# Cypripedium fasciolatum x acaule



## fundulopanchax (Apr 30, 2013)

There was discussion of this cross recently. Here is a plant in bloom. I have several of these, all obtained from a wholesaler in Germany (HardyOrchid). I believe but do not know for sure that these plants originated in Belgium.

They are definitely hybrid. The flowers look like "spherical" acaule flowers (similar in general shape to fasciolatum). The plants are very fasciolatum-like with stems with multiple leaves. The leaves are broader than fasciolatum (like acaule) but have the thinner consistency of fasciolatum. 

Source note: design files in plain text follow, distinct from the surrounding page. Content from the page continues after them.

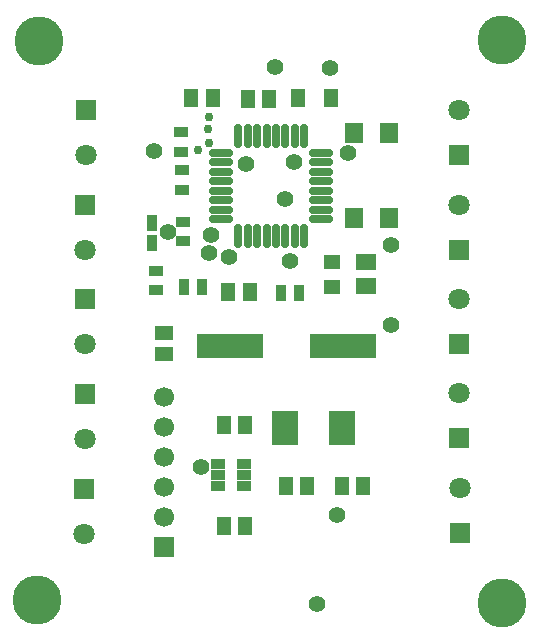
<source format=gbr>
G04*
G04 #@! TF.GenerationSoftware,Altium Limited,Altium Designer,23.3.1 (30)*
G04*
G04 Layer_Color=8388736*
%FSLAX25Y25*%
%MOIN*%
G70*
G04*
G04 #@! TF.SameCoordinates,9E9A1B20-5B00-4279-B210-449FD35A5861*
G04*
G04*
G04 #@! TF.FilePolarity,Negative*
G04*
G01*
G75*
%ADD19R,0.04969X0.03367*%
%ADD21R,0.03740X0.05315*%
%ADD31R,0.05118X0.06299*%
%ADD32O,0.02953X0.08268*%
%ADD33O,0.08268X0.02953*%
%ADD34R,0.06299X0.05118*%
%ADD35R,0.04528X0.03347*%
%ADD36R,0.09055X0.11221*%
%ADD37R,0.22244X0.08465*%
%ADD38R,0.03347X0.05315*%
%ADD39R,0.06102X0.06890*%
%ADD40R,0.04528X0.06102*%
%ADD41R,0.05709X0.04921*%
%ADD42R,0.06693X0.05512*%
%ADD43C,0.07087*%
%ADD44R,0.07087X0.07087*%
%ADD45C,0.16339*%
%ADD46R,0.06693X0.06693*%
%ADD47C,0.06693*%
%ADD48C,0.05591*%
%ADD49C,0.02953*%
D19*
X167038Y260163D02*
D03*
X158488Y233082D02*
D03*
Y226582D02*
D03*
X167436Y242959D02*
D03*
Y249458D02*
D03*
X167038Y266663D02*
D03*
X166969Y279319D02*
D03*
Y272819D02*
D03*
D21*
X206164Y225636D02*
D03*
X200258D02*
D03*
X173915Y227628D02*
D03*
X168009D02*
D03*
D31*
X181106Y147869D02*
D03*
X188192D02*
D03*
X201913Y161290D02*
D03*
X209000D02*
D03*
X182601Y226013D02*
D03*
X189688D02*
D03*
X181125Y181731D02*
D03*
X188212D02*
D03*
X220490Y161319D02*
D03*
X227576D02*
D03*
X189132Y290239D02*
D03*
X196219D02*
D03*
X170341Y290515D02*
D03*
X177428D02*
D03*
D32*
X189073Y278093D02*
D03*
X185923D02*
D03*
X192223D02*
D03*
X195372D02*
D03*
X198522D02*
D03*
X201671D02*
D03*
X204821D02*
D03*
X207971D02*
D03*
Y244629D02*
D03*
X204821D02*
D03*
X201671D02*
D03*
X198522D02*
D03*
X195372D02*
D03*
X192223D02*
D03*
X189073D02*
D03*
X185923D02*
D03*
D33*
X180215Y272385D02*
D03*
Y250337D02*
D03*
Y253487D02*
D03*
Y256637D02*
D03*
Y259786D02*
D03*
Y262936D02*
D03*
Y266085D02*
D03*
Y269235D02*
D03*
X213679Y272385D02*
D03*
Y269235D02*
D03*
Y266085D02*
D03*
Y262936D02*
D03*
Y259786D02*
D03*
Y256637D02*
D03*
Y253487D02*
D03*
Y250337D02*
D03*
D34*
X161034Y205268D02*
D03*
Y212354D02*
D03*
D35*
X179341Y168782D02*
D03*
Y165042D02*
D03*
Y161302D02*
D03*
X187995D02*
D03*
Y165042D02*
D03*
Y168782D02*
D03*
D36*
X220394Y180544D02*
D03*
X201497D02*
D03*
D37*
X220701Y208000D02*
D03*
X183299D02*
D03*
D38*
X157300Y242380D02*
D03*
Y249073D02*
D03*
D39*
X236218Y250740D02*
D03*
Y279086D02*
D03*
X224407Y250740D02*
D03*
Y279086D02*
D03*
D40*
X216823Y290645D02*
D03*
X205799D02*
D03*
D41*
X217230Y227754D02*
D03*
Y236022D02*
D03*
D42*
X228469Y228028D02*
D03*
Y236099D02*
D03*
D43*
X134910Y240101D02*
D03*
X259602Y192213D02*
D03*
X134855Y208625D02*
D03*
X134874Y176955D02*
D03*
X259639Y223522D02*
D03*
X259503Y286800D02*
D03*
Y255098D02*
D03*
X259691Y160723D02*
D03*
X135066Y271644D02*
D03*
X134598Y145386D02*
D03*
D44*
X135066Y286644D02*
D03*
X259602Y177213D02*
D03*
X134855Y223625D02*
D03*
X134874Y191955D02*
D03*
X259639Y208522D02*
D03*
X259503Y271800D02*
D03*
Y240098D02*
D03*
X259691Y145723D02*
D03*
X134910Y255101D02*
D03*
X134598Y160386D02*
D03*
D45*
X118975Y123223D02*
D03*
X274005Y122283D02*
D03*
X119387Y309595D02*
D03*
X273759Y310090D02*
D03*
D46*
X161294Y140997D02*
D03*
D47*
Y150996D02*
D03*
Y160996D02*
D03*
Y170996D02*
D03*
Y180997D02*
D03*
Y190997D02*
D03*
D48*
X212148Y122047D02*
D03*
X201609Y256851D02*
D03*
X176992Y244970D02*
D03*
X176328Y238900D02*
D03*
X182974Y237659D02*
D03*
X162491Y246060D02*
D03*
X218923Y151826D02*
D03*
X204403Y269480D02*
D03*
X222518Y272334D02*
D03*
X157953Y272981D02*
D03*
X188524Y268679D02*
D03*
X203037Y236457D02*
D03*
X236919Y214901D02*
D03*
X236934Y241769D02*
D03*
X173563Y167509D02*
D03*
X198324Y301033D02*
D03*
X216651Y300627D02*
D03*
D49*
X175971Y280420D02*
D03*
X176139Y284249D02*
D03*
X176169Y275672D02*
D03*
X172593Y273276D02*
D03*
M02*

</source>
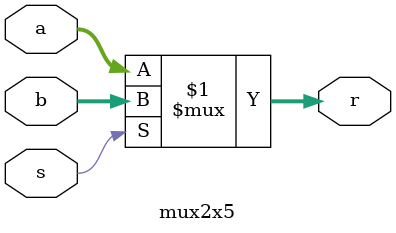
<source format=v>
`timescale 1ns / 1ps
module mux2x5(
	input [4:0]a, b,
	input s,
	output [4:0] r
    );
	 
	 assign r = s ? b : a;

endmodule

</source>
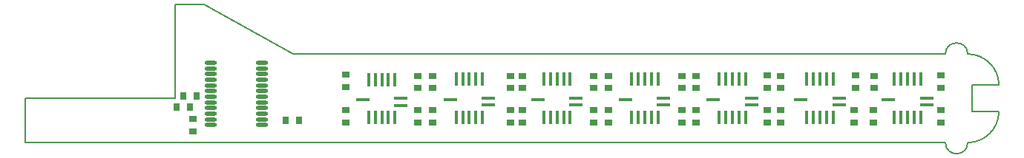
<source format=gtp>
%FSLAX23Y23*%
%MOIN*%
G70*
G01*
G75*
G04 Layer_Color=8421504*
%ADD10R,0.028X0.035*%
%ADD11R,0.063X0.016*%
%ADD12R,0.014X0.063*%
%ADD13O,0.055X0.018*%
%ADD14R,0.035X0.031*%
%ADD15C,0.015*%
%ADD16C,0.020*%
%ADD17C,0.007*%
%ADD18C,0.005*%
%ADD19C,0.059*%
%ADD20C,0.100*%
%ADD21R,0.059X0.059*%
%ADD22C,0.029*%
%ADD23R,0.039X0.020*%
%ADD24R,0.020X0.039*%
%ADD25R,0.035X0.028*%
%ADD26C,0.010*%
%ADD27C,0.024*%
%ADD28C,0.010*%
%ADD29C,0.008*%
D10*
X2395Y3900D02*
D03*
X2455D02*
D03*
X1995Y4010D02*
D03*
X1935D02*
D03*
X1965Y3960D02*
D03*
X1906D02*
D03*
D11*
X3530Y3993D02*
D03*
X3701Y3969D02*
D03*
Y4000D02*
D03*
X5276D02*
D03*
Y3969D02*
D03*
X5104Y3993D02*
D03*
X4711D02*
D03*
X4882Y3969D02*
D03*
Y4000D02*
D03*
X4488D02*
D03*
Y3969D02*
D03*
X4317Y3993D02*
D03*
X3307Y4000D02*
D03*
Y3969D02*
D03*
X3136Y3993D02*
D03*
X2742Y3993D02*
D03*
X2913Y3968D02*
D03*
Y3999D02*
D03*
X4094Y4000D02*
D03*
Y3969D02*
D03*
X3923Y3993D02*
D03*
D12*
X3556Y3914D02*
D03*
X3586D02*
D03*
X3615D02*
D03*
X3645D02*
D03*
X3674D02*
D03*
X3556Y4086D02*
D03*
X3586D02*
D03*
X3615D02*
D03*
X3645D02*
D03*
X3674D02*
D03*
X5249D02*
D03*
X5220D02*
D03*
X5190D02*
D03*
X5160D02*
D03*
X5131D02*
D03*
X5249Y3914D02*
D03*
X5220D02*
D03*
X5190D02*
D03*
X5160D02*
D03*
X5131D02*
D03*
X4737D02*
D03*
X4767D02*
D03*
X4796D02*
D03*
X4826D02*
D03*
X4855D02*
D03*
X4737Y4086D02*
D03*
X4767D02*
D03*
X4796D02*
D03*
X4826D02*
D03*
X4855D02*
D03*
X4462D02*
D03*
X4432D02*
D03*
X4403D02*
D03*
X4373D02*
D03*
X4344D02*
D03*
X4462Y3914D02*
D03*
X4432D02*
D03*
X4403D02*
D03*
X4373D02*
D03*
X4344D02*
D03*
X3281Y4086D02*
D03*
X3251D02*
D03*
X3221D02*
D03*
X3192D02*
D03*
X3162D02*
D03*
X3281Y3914D02*
D03*
X3251D02*
D03*
X3221D02*
D03*
X3192D02*
D03*
X3162D02*
D03*
X2769Y3914D02*
D03*
X2798D02*
D03*
X2828D02*
D03*
X2857D02*
D03*
X2887D02*
D03*
X2769Y4085D02*
D03*
X2798D02*
D03*
X2828D02*
D03*
X2857D02*
D03*
X2887D02*
D03*
X4068Y4086D02*
D03*
X4038D02*
D03*
X4009D02*
D03*
X3979D02*
D03*
X3950D02*
D03*
X4068Y3914D02*
D03*
X4038D02*
D03*
X4009D02*
D03*
X3979D02*
D03*
X3950D02*
D03*
D13*
X2059Y4161D02*
D03*
Y4135D02*
D03*
Y4110D02*
D03*
Y4084D02*
D03*
Y4058D02*
D03*
Y4033D02*
D03*
Y4007D02*
D03*
Y3982D02*
D03*
Y3956D02*
D03*
Y3930D02*
D03*
Y3905D02*
D03*
Y3879D02*
D03*
X2291Y4161D02*
D03*
Y4135D02*
D03*
Y4110D02*
D03*
Y4084D02*
D03*
Y4058D02*
D03*
Y4033D02*
D03*
Y4007D02*
D03*
Y3982D02*
D03*
Y3956D02*
D03*
Y3930D02*
D03*
Y3905D02*
D03*
Y3879D02*
D03*
D14*
X2665Y4108D02*
D03*
Y4052D02*
D03*
X3055Y4102D02*
D03*
Y4047D02*
D03*
X3461Y4102D02*
D03*
Y4047D02*
D03*
X3847Y4102D02*
D03*
Y4047D02*
D03*
X4238Y4102D02*
D03*
Y4047D02*
D03*
X4619Y4102D02*
D03*
Y4047D02*
D03*
X5040Y4102D02*
D03*
Y4047D02*
D03*
X2989Y4102D02*
D03*
Y4047D02*
D03*
X3405Y4102D02*
D03*
Y4047D02*
D03*
X3781Y4102D02*
D03*
Y4047D02*
D03*
X4177Y4102D02*
D03*
Y4047D02*
D03*
X4560Y4103D02*
D03*
Y4047D02*
D03*
X4955Y4103D02*
D03*
Y4047D02*
D03*
X5340Y4103D02*
D03*
Y4047D02*
D03*
X2665Y3892D02*
D03*
Y3948D02*
D03*
X3055Y3892D02*
D03*
Y3947D02*
D03*
X3461Y3892D02*
D03*
Y3947D02*
D03*
X3847Y3892D02*
D03*
Y3947D02*
D03*
X4238Y3892D02*
D03*
Y3947D02*
D03*
X4619Y3892D02*
D03*
Y3947D02*
D03*
X5035Y3892D02*
D03*
Y3948D02*
D03*
X2989Y3892D02*
D03*
Y3947D02*
D03*
X3405Y3892D02*
D03*
Y3947D02*
D03*
X3781Y3892D02*
D03*
Y3947D02*
D03*
X4177Y3892D02*
D03*
Y3947D02*
D03*
X4560Y3892D02*
D03*
Y3948D02*
D03*
X4950Y3892D02*
D03*
Y3948D02*
D03*
X5340Y3892D02*
D03*
Y3948D02*
D03*
X1980Y3908D02*
D03*
Y3852D02*
D03*
D18*
X5460Y4200D02*
G03*
X5360Y4200I-50J0D01*
G01*
X5600Y4060D02*
G03*
X5460Y4200I-140J0D01*
G01*
X5360Y3800D02*
G03*
X5460Y3800I50J0D01*
G01*
D02*
G03*
X5600Y3940I0J140D01*
G01*
X1900Y4000D02*
Y4425D01*
X2430Y4200D02*
X5360D01*
X5480Y4060D02*
X5600D01*
X1225Y4000D02*
X1900D01*
X2030Y4425D02*
X2430Y4200D01*
X5480Y3940D02*
X5600D01*
X1225Y3800D02*
Y4000D01*
X1900Y4425D02*
X2030D01*
X5480Y3940D02*
Y4060D01*
X1225Y3800D02*
X5360D01*
M02*

</source>
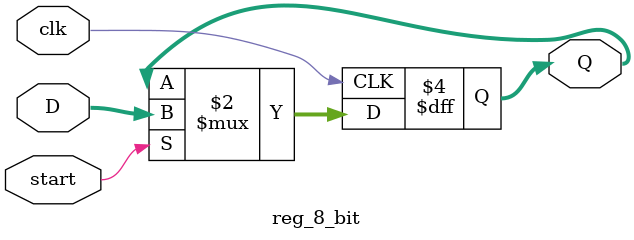
<source format=v>
`timescale 1ns / 1ps


module reg_8_bit(input clk, start, input [7:0]D, output reg [7:0]Q);
always @ (posedge clk)
 if (start)
 Q <=D;
endmodule

</source>
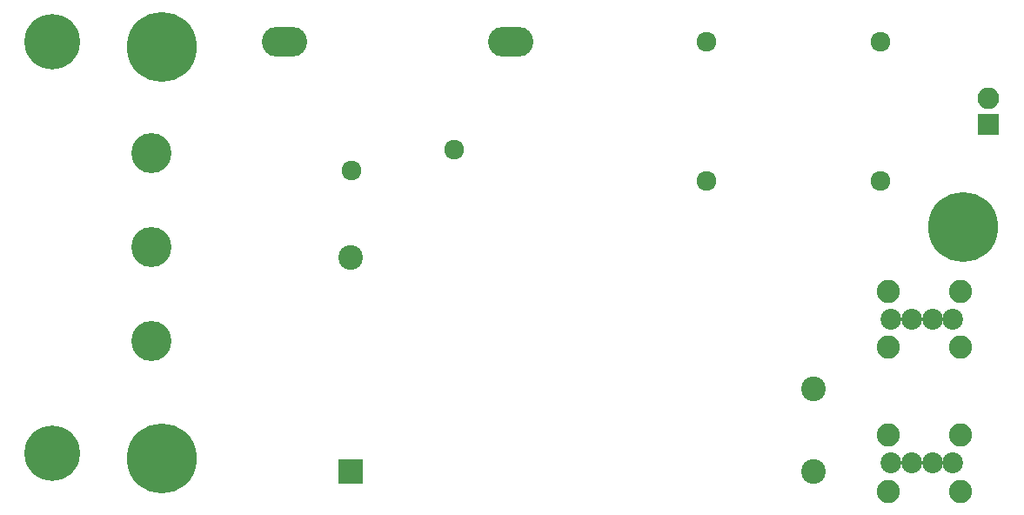
<source format=gbr>
G04 #@! TF.FileFunction,Soldermask,Bot*
%FSLAX46Y46*%
G04 Gerber Fmt 4.6, Leading zero omitted, Abs format (unit mm)*
G04 Created by KiCad (PCBNEW 4.0.7) date 08/27/18 20:28:57*
%MOMM*%
%LPD*%
G01*
G04 APERTURE LIST*
%ADD10C,0.100000*%
%ADD11C,1.924000*%
%ADD12C,6.800000*%
%ADD13C,2.400000*%
%ADD14R,2.400000X2.400000*%
%ADD15O,4.400000X2.900000*%
%ADD16R,2.100000X2.100000*%
%ADD17O,2.100000X2.100000*%
%ADD18C,2.020000*%
%ADD19C,2.250000*%
%ADD20C,3.900000*%
%ADD21C,5.400000*%
G04 APERTURE END LIST*
D10*
D11*
X123000000Y-57000000D03*
X123000000Y-70500000D03*
X140000000Y-57000000D03*
X140000000Y-70500000D03*
D12*
X70000000Y-97500000D03*
X70000000Y-57500000D03*
D13*
X133400000Y-90800000D03*
X133400000Y-98800000D03*
X88400000Y-78000000D03*
D14*
X88400000Y-98800000D03*
D15*
X82000000Y-57000000D03*
X104000000Y-57000000D03*
D16*
X150500000Y-65000000D03*
D17*
X150500000Y-62460000D03*
D18*
X147000000Y-98000000D03*
X145000000Y-98000000D03*
X143000000Y-98000000D03*
D19*
X147730000Y-100720000D03*
D18*
X141000000Y-98000000D03*
D19*
X140730000Y-100720000D03*
X147730000Y-95280000D03*
X140730000Y-95280000D03*
D18*
X147000000Y-84000000D03*
X145000000Y-84000000D03*
X143000000Y-84000000D03*
D19*
X147730000Y-86720000D03*
D18*
X141000000Y-84000000D03*
D19*
X140730000Y-86720000D03*
X147730000Y-81280000D03*
X140730000Y-81280000D03*
D20*
X69000000Y-77000000D03*
X69000000Y-86140000D03*
X69000000Y-67860000D03*
D21*
X59350000Y-97000000D03*
X59350000Y-57000000D03*
D11*
X98500000Y-67500000D03*
X88500000Y-69500000D03*
D12*
X148000000Y-75000000D03*
M02*

</source>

Each of the plants and their flowers are essentially identical to this one although this one has flowers that are a deeper red/pink than the others.

Ron


----------



## Erythrone (Apr 30, 2013)

Yes, there is acaule in this plant for sure!


----------



## parvi_17 (Apr 30, 2013)

That is really nice! Thanks for sharing these, it's on my wishlist now!


----------



## NYEric (Apr 30, 2013)

Thanks for sharing.


----------



## KyushuCalanthe (Apr 30, 2013)

Very interesting Ron - not what you'd call a beauty, but neat. I wonder how easy it will be in culture. While you can see both parents in there, acaule really dominates the flower color and shape. Really different!


----------



## The Orchid Boy (Apr 30, 2013)

Love that pouch!


----------



## mrhappyrotter (Apr 30, 2013)

I think it's wonderful. Acuale is the only species that I've encountered in my area, and I can really see the influence in this hybrid.


----------



## fundulopanchax (Apr 30, 2013)

KyushuCalanthe said:


> Very interesting Ron - not what you'd call a beauty, but neat. I wonder how easy it will be in culture. While you can see both parents in there, acaule really dominates the flower color and shape. Really different!



It will be interesting to follow garden hardiness. The plants I have were clearly raised in pots as the root mass is pot-shaped. They did well over the winter and shot up this spring.

Ron


----------



## Dido (May 1, 2013)

Really nice one thanks for sharing, 
mine are still sleeping. 
I love this cross made it too 2 years ago. 

Hope the plant I bought will flower this year too. 

Had it in pot at -10C so should be for sure hardy.


----------